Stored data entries

========================

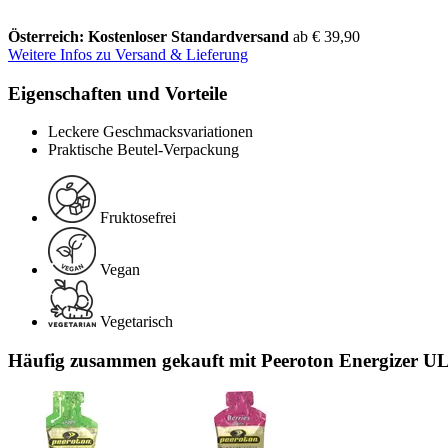
Österreich: Kostenloser Standardversand
ab € 39,90
Weitere Infos zu Versand & Lieferung
Eigenschaften und Vorteile
Leckere Geschmacksvariationen
Praktische Beutel-Verpackung
Fruktosefrei
Vegan
Vegetarisch
Häufig zusammen gekauft mit Peeroton Energizer ULT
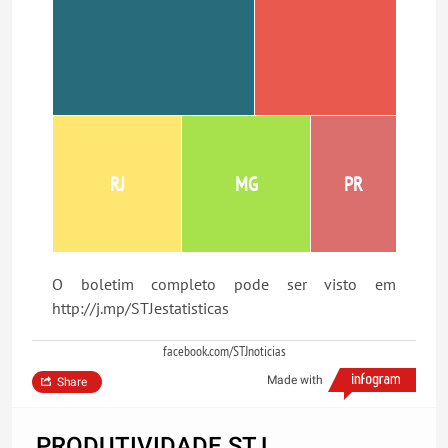
RJ
MG
PR
O boletim completo pode ser visto em
http://j.mp/STJestatisticas
facebook.com/STJnoticias
Made with
Share
PRODUTIVIDADE STJ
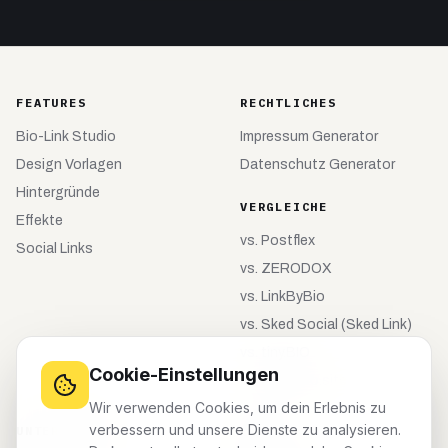
FEATURES
RECHTLICHES
Bio-Link Studio
Impressum Generator
Design Vorlagen
Datenschutz Generator
Hintergründe
VERGLEICHE
Effekte
vs.
Postflex
Social Links
vs.
ZERODOX
vs.
LinkByBio
vs.
Sked Social (Sked Link)
vs.
tiny.BIO
Cookie-Einstellungen
vs.
meinebio.site
Wir verwenden Cookies, um dein Erlebnis zu
verbessern und unsere Dienste zu analysieren.
UNTERNEHMEN
KONTO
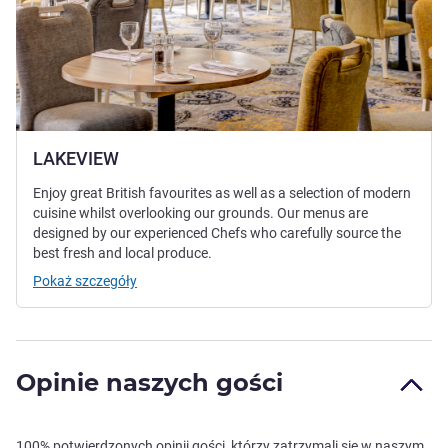
LAKEVIEW
Enjoy great British favourites as well as a selection of modern
cuisine whilst overlooking our grounds. Our menus are
designed by our experienced Chefs who carefully source the
best fresh and local produce.
Pokaż szczegóły
Opinie naszych gości
100% potwierdzonych opinii gości, którzy zatrzymali się w naszym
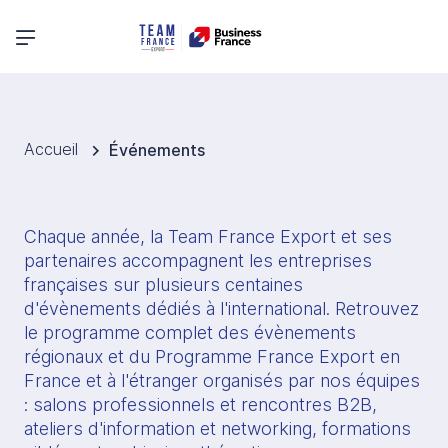
Menu principal
Accueil
Événements
Chaque année, la Team France Export et ses 
partenaires accompagnent les entreprises 
françaises sur plusieurs centaines 
d'évènements dédiés à l'international. Retrouvez 
le programme complet des évènements 
régionaux et du Programme France Export en 
France et à l'étranger organisés par nos équipes 
: salons professionnels et rencontres B2B, 
ateliers d'information et networking, formations 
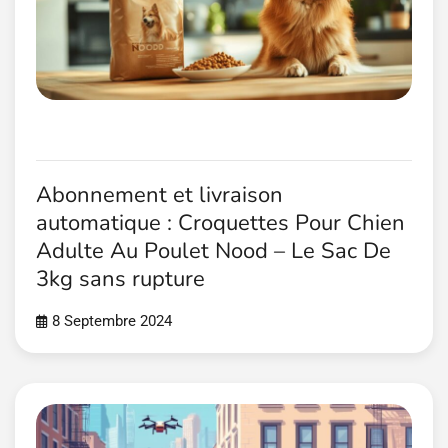
Abonnement et livraison
automatique : Croquettes Pour Chien
Adulte Au Poulet Nood – Le Sac De
3kg sans rupture
8 Septembre 2024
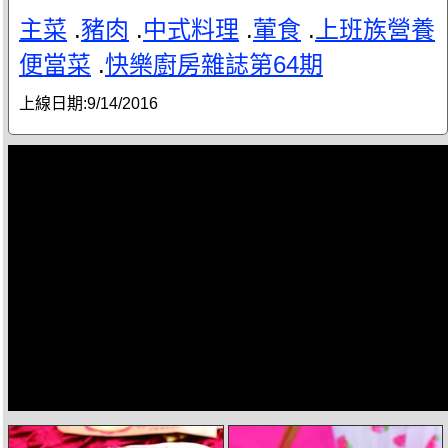
主菜
.
豬肉
.
中式料理
.
葷食
.
上班族營養
便當菜
.
快樂廚房雜誌第64期
上線日期:
9/14/2016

========================

*TO DO*: Pick out each line of the listing above that contains the string "évènements", treating uppercase and lowercase letters as different.

*EXPECTED ANSWER*:
d'évènements dédiés à l'international. Retrouvez 
le programme complet des évènements 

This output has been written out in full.